The sample in infrared light, an overview of the filter as well as the "chemical image" of the sample. (Image: Alfred-Wegener-Institut / Svenja Mintenig, Ivo Int-Veen) (click on image to enlarge)
Almut Kottwitz, Permanent Secretary in the Lower Saxony Ministry of the Environment, Energy and Climate Protection, welcomes the pilot study: “Plastics have been in use in diverse form for over 60 years. However, no one has ever questioned what risks that entails. We now need a nationwide study on the input of microplastics into the food chain. The federal government has to provide the necessary research funds for that.”
Ute Schlautmann, the responsible department head at NLWKN explains: “The project enables us to take a big step forward in an issue that is important for the marine environment. From the water investigations in recent years we know about the pollution of rivers and coastal waters with plastic particles. Through this project we obtain for the first time concrete data on treatment plants as a possible input pathway. The results show that microplastics can be retained in treatment plants, but evidently not completely.” More far-reaching measurements are necessary, she adds, to be able to make more precise statements than was previously the case and obtain more exact quantitative estimates.
OOWV Department Manager Andreas Körner emphasises that additional studies are also necessary to determine further measures suitable for minimising the input of plastic particles into rivers and seas. “According to the study, we collect the majority of the microplastic particles by means of tertiary filtration, as we apply it in Oldenburg. Though this is a promising approach, the input of microparticles has to be avoided much earlier, i.e. during the production process,” explains Körner.
The drinking water system of five water works belonging to OOWV was also subjected to special scrutiny.

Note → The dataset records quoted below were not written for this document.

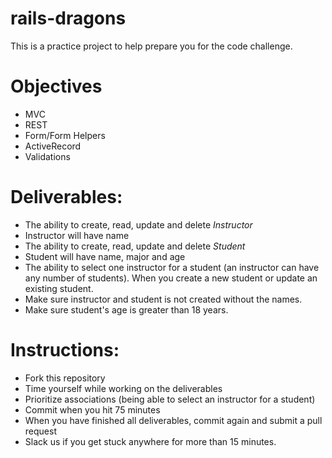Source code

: # rails-dragons

This is a practice project to help prepare you for the code challenge.

# Objectives
+ MVC
+ REST
+ Form/Form Helpers
+ ActiveRecord
+ Validations

# Deliverables:

* The ability to create, read, update and delete *Instructor*
* Instructor will have name
* The ability to create, read, update and delete *Student*
* Student will have name, major and age
* The ability to select one instructor for a student (an instructor can have any number of students). When you create a new student or update an existing student. 
* Make sure instructor and student is not created without the names.
* Make sure student's age is greater than 18 years.

# Instructions:
* Fork this repository
* Time yourself while working on the deliverables
* Prioritize associations (being able to select an instructor for a student)
* Commit when you hit 75 minutes
* When you have finished all deliverables, commit again and submit a pull request
* Slack us if you get stuck anywhere for more than 15 minutes.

AWI examined water samples from the production wells, the drinking water at the water works outlet and the drinking water in the water main as well as at the end consumer. The result showed no microplastic particles in the groundwater. And the number of particles per cubic metre in the drinking water was extremely low, i.e. a maximum of seven. In all likelihood, according to the scientists, the microplastics stem from abrasion of a seal or pipe. “This is substantiated by the outstanding quality of our drinking water,” says Managing Director Karsten Specht.